- Work item: Exactly as written, transcribe the lines that run from the one containing "705 493 2.54" to the end of the records below.

- Records for this exercise:
◇ ◇ ◇ ◇
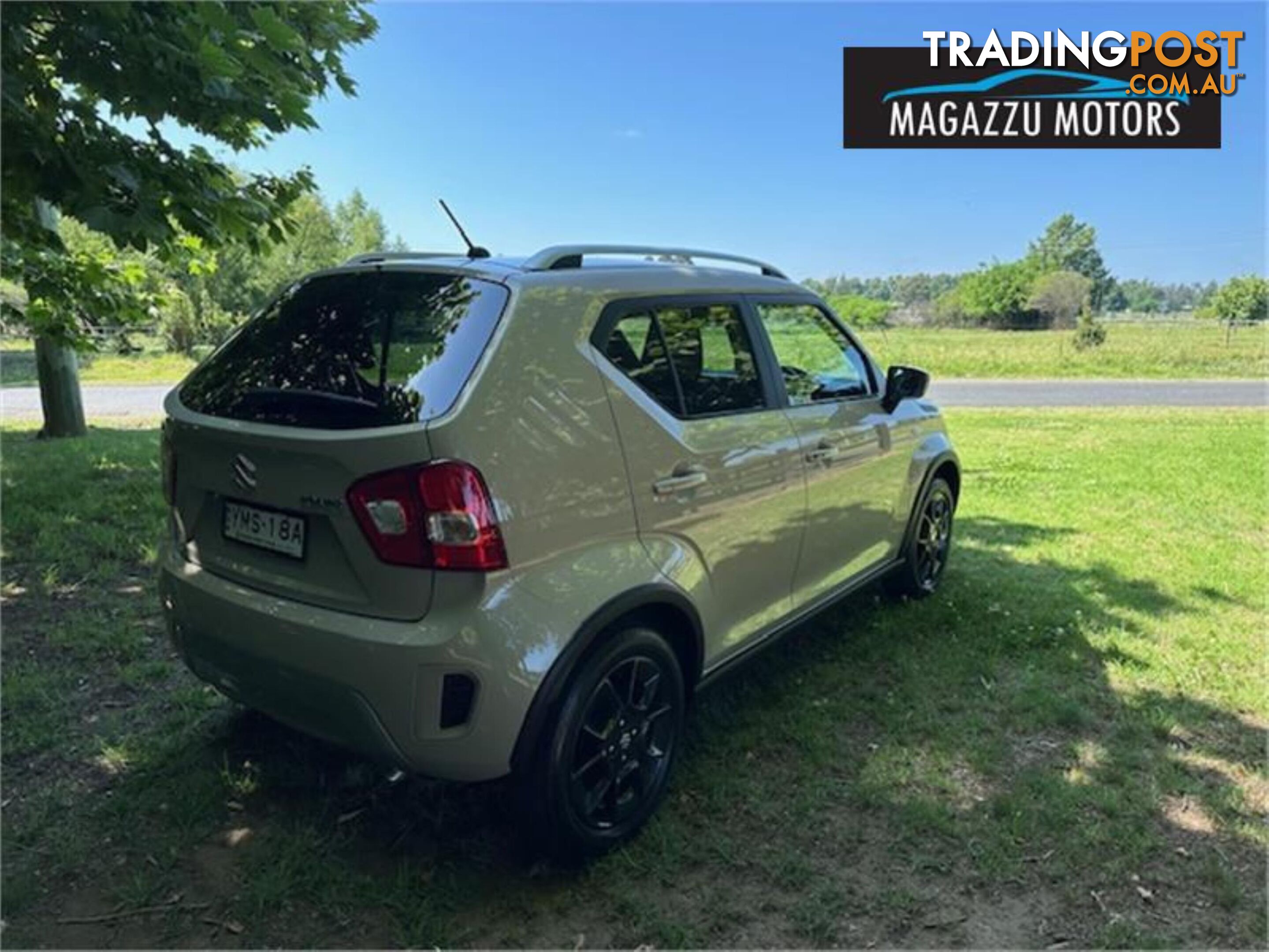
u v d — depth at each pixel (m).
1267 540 5.61
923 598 4.30
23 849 2.24
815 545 3.21
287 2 3.56
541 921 2.05
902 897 2.14
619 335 2.38
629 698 2.33
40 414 13.50
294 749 2.74
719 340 2.80
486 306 2.12
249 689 2.22
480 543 1.90
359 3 4.75
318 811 2.43
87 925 1.99
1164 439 10.41
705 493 2.54
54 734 2.81
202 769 2.62
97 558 4.73
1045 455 9.12
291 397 2.12
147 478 6.93
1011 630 3.90
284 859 2.21
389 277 2.37
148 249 3.85
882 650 3.66
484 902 2.11
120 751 2.72
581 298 2.29
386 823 2.39
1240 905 2.12
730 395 2.79
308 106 3.36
◇ ◇ ◇ ◇
- Answer:
705 493 2.54
54 734 2.81
202 769 2.62
97 558 4.73
1045 455 9.12
291 397 2.12
147 478 6.93
1011 630 3.90
284 859 2.21
389 277 2.37
148 249 3.85
882 650 3.66
484 902 2.11
120 751 2.72
581 298 2.29
386 823 2.39
1240 905 2.12
730 395 2.79
308 106 3.36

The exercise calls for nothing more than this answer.